Author studies stages of life

Published: Sunday, Aug. 20 2006 12:00 a.m. MDT

"THE THINGS THAT MATTER: WHAT SEVEN CLASSIC NOVELS HAVE TO SAY ABOUT THE STAGES OF LIFE," by Edward Mendelson, Pantheon, 260 pages, $23

Employing a fresh perspective on the values of literature in life, Edward Mendelson, a Columbia University English professor, has focused his book "The Things That Matter" on what seven classic novels teach about the various stages of life.

All of the novels were written by women, three of them by Virginia Woolf.

But Mendelson denies that it is because he considers women inherently better than men. Rather, he says it is because 19th century women were mostly "treated impersonally . . . rather than recognized as unique human beings."

And Woolf gets more space because the author considers her to be a thinker of greater depth than the rest of the English novelists.

Mendelson uses "Frankenstein" by Mary Shelley, the first novel to be considered in his book, as an example of childbirth.

In the book, Victor Frankenstein creates a human being to his own specifications in his laboratory, but the result disappoints him, "and the beauty of the dream vanished, and breathless horror and disgust filled my heart."

But the only thing the person he creates does to deserve disgust is to reach out for affection.

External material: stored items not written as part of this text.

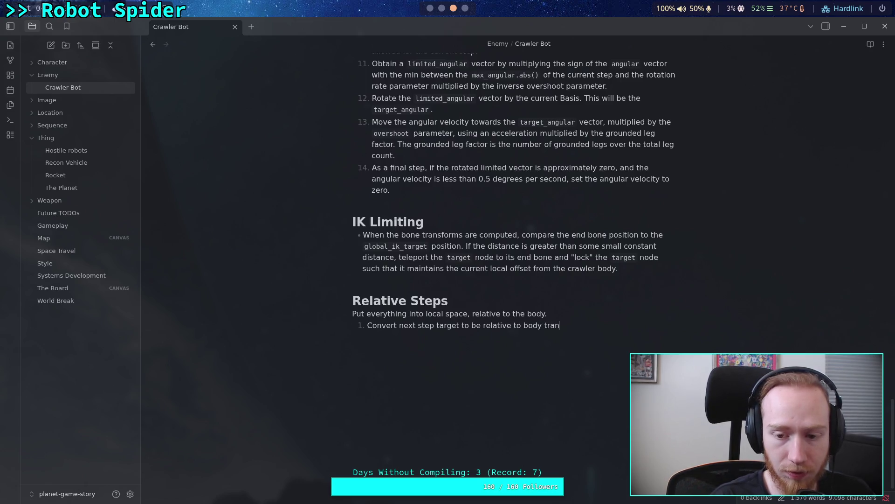
key(BackSpace)
text(m)
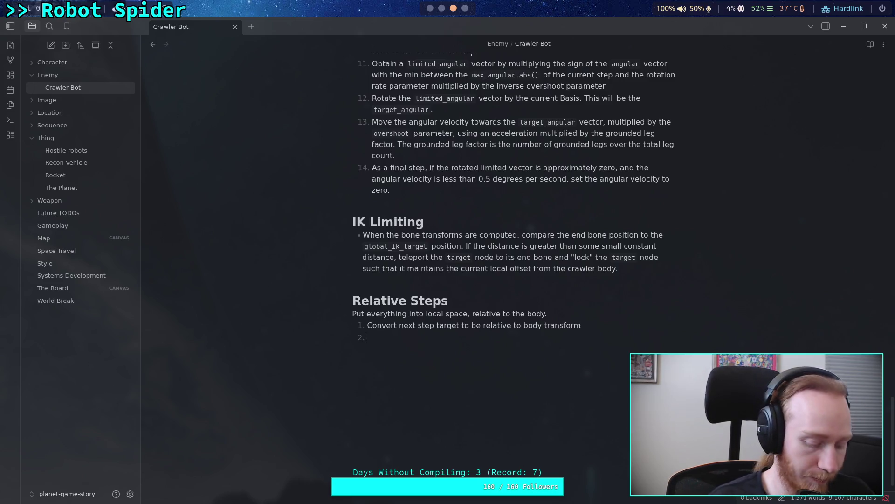
key(alt+Tab)
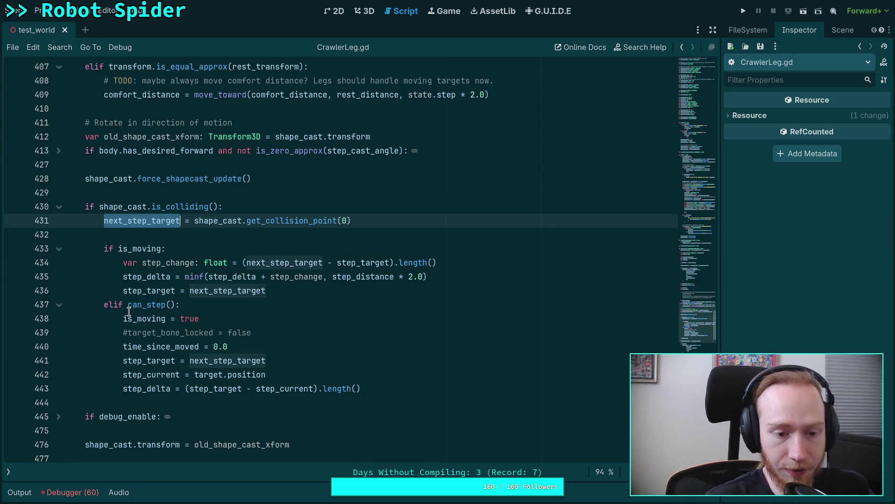
Select the step_current = target.position line in CrawlerLeg.gd
drag(129, 310, 181, 318)
scroll(220, 295, down, 1)
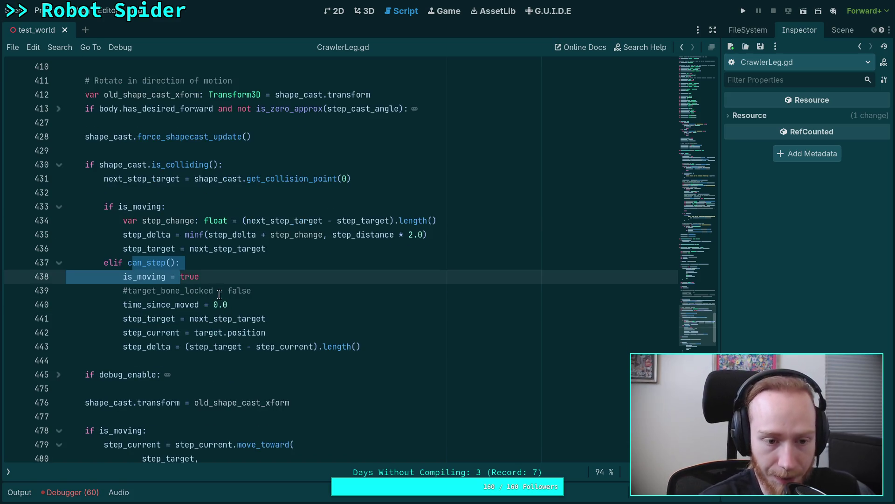
click(219, 294)
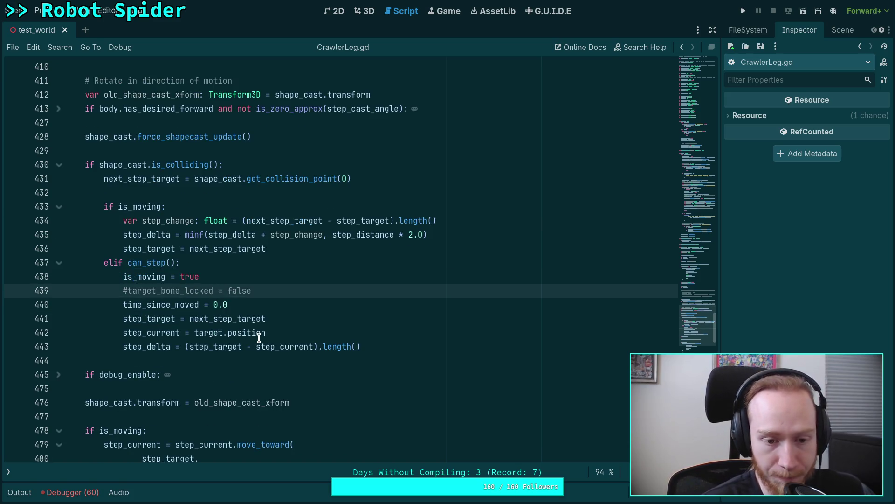
mouse_move(249, 334)
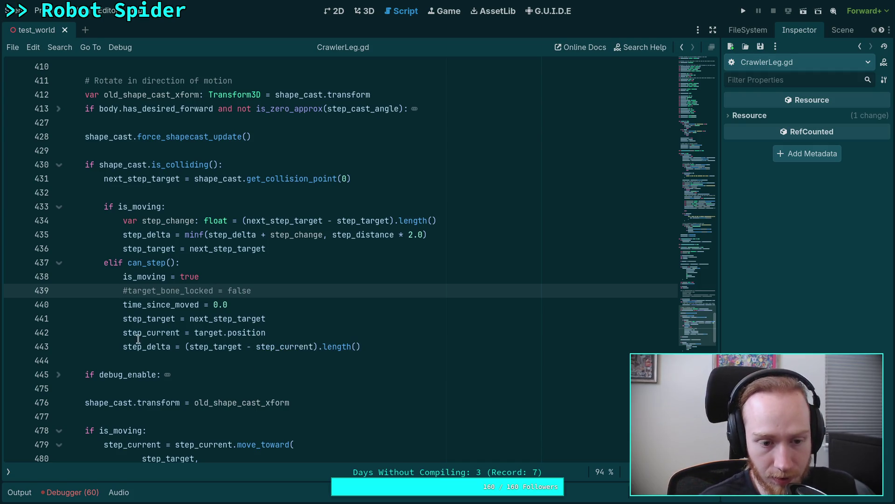
drag(122, 332, 304, 331)
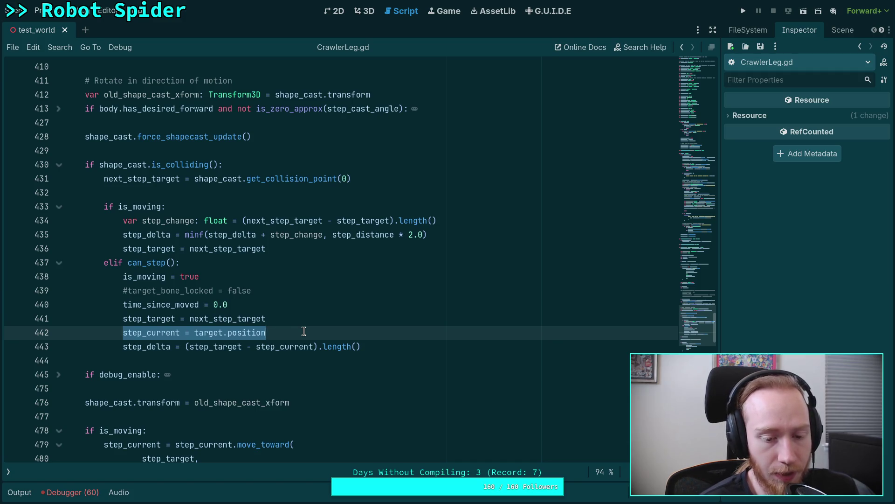
key(ctrl+f)
Search the script for global_ik_target and step through every match, including lines 399 and 488
text(g)
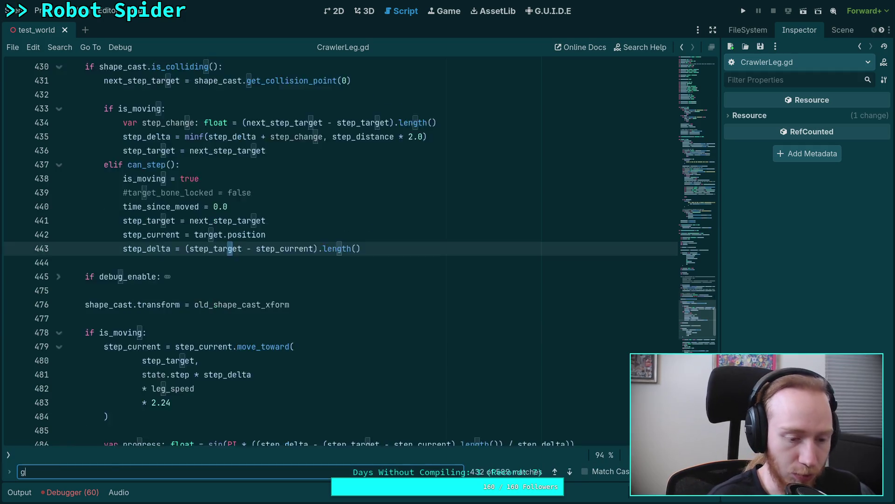
text(lobal_ix_)
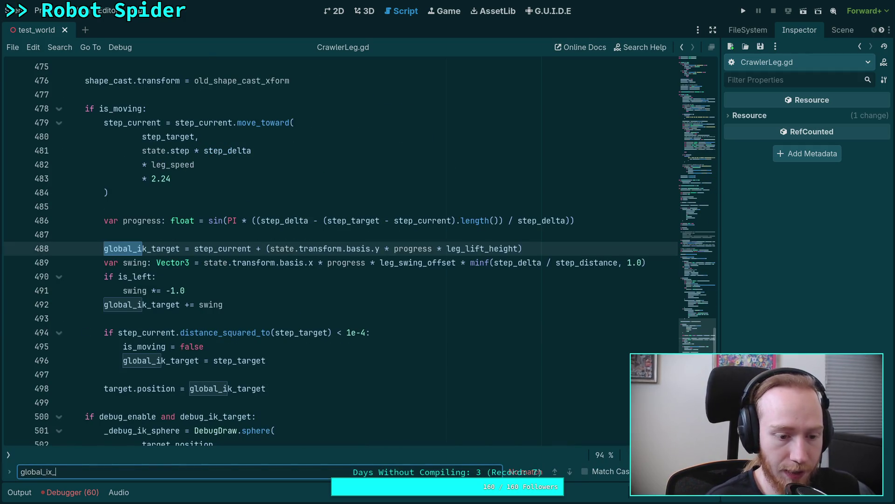
key(BackSpace)
text(k_target)
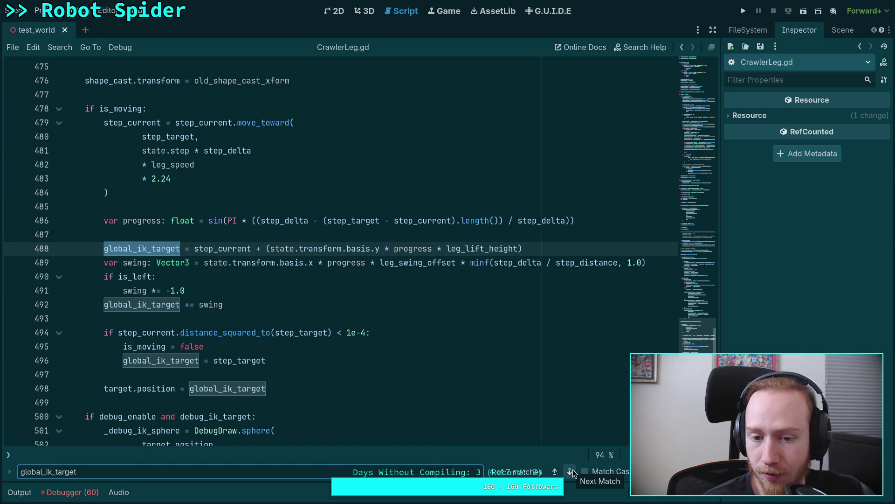
click(570, 472)
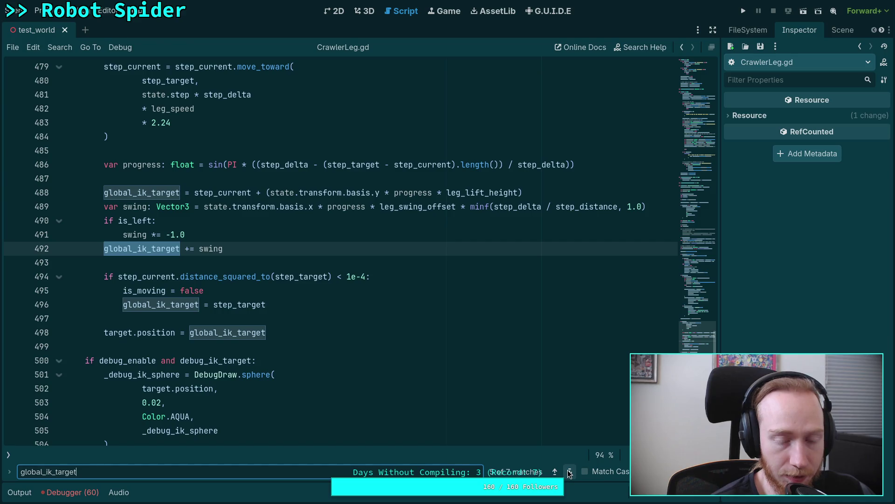
click(569, 472)
click(569, 471)
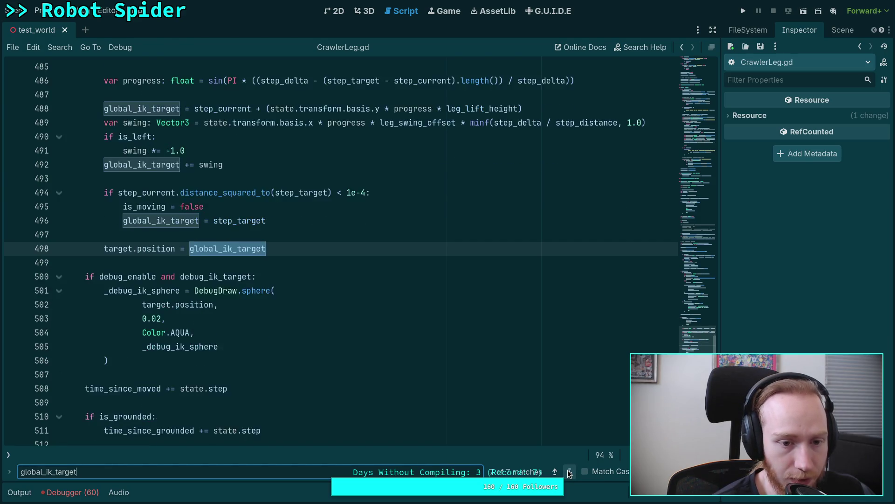
click(569, 472)
click(570, 472)
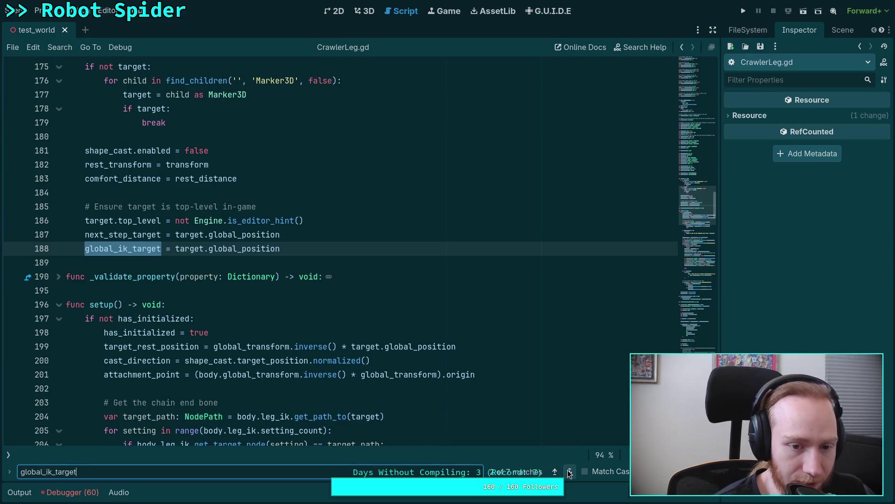
click(570, 472)
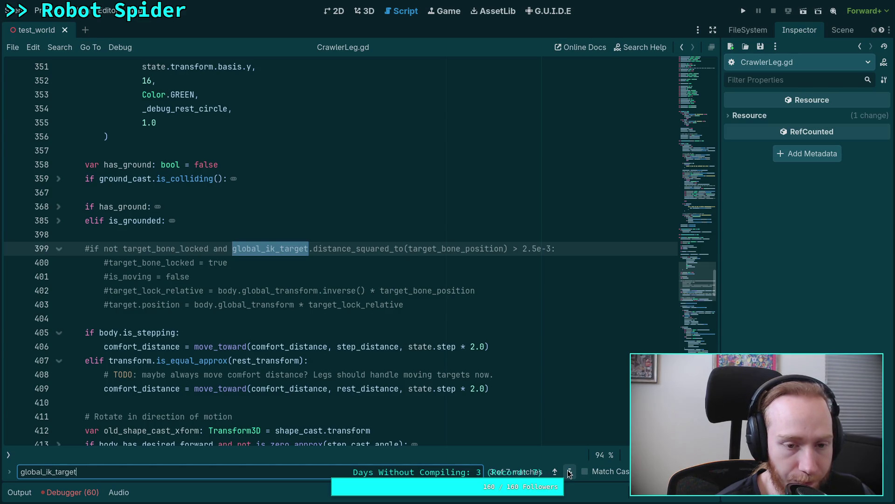
click(569, 472)
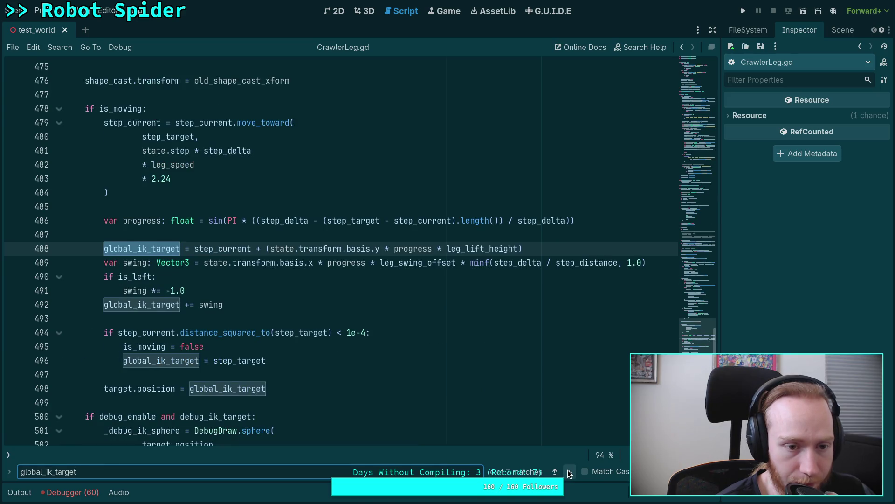
Reselect the step_current = target.position statement on line 442 and close the search
scroll(287, 383, up, 15)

So the relationship between Victor and his "creature" never develops into something meaningful, as it might between a parent and a child.

The author believes that Mary Shelley learned from her mother, Mary Wollstonecraft, who wrote the first feminist manifesto, "A Vindication of the Rights of Woman," in 1792. Wollstonecraft wrote, "A great proportion of the misery that wanders, in hideous forms, around the world, is allowed to rise from the negligence of parents."

Mendelson sees Frankenstein as a negligent parent whose face does not reveal to others the horrible things he does to a child. In other words, "the book invites its readers to recognize themselves in its hero."

Mary Shelley's own life predicted her book: her mother died shortly after giving birth to her, and after Shelley finished writing "Frankenstein" in 1817, she abandoned her father to elope with a lover, and then gave birth to a daughter, and later, a son, both of whom died.

Shelley believed that her father "exerted a subtle control over others" without realizing it, and that is the quality Mendelson emphasizes about "Frankenstein," a person whose cruelty has made his creature so miserable that he cannot possibly atone for the sin.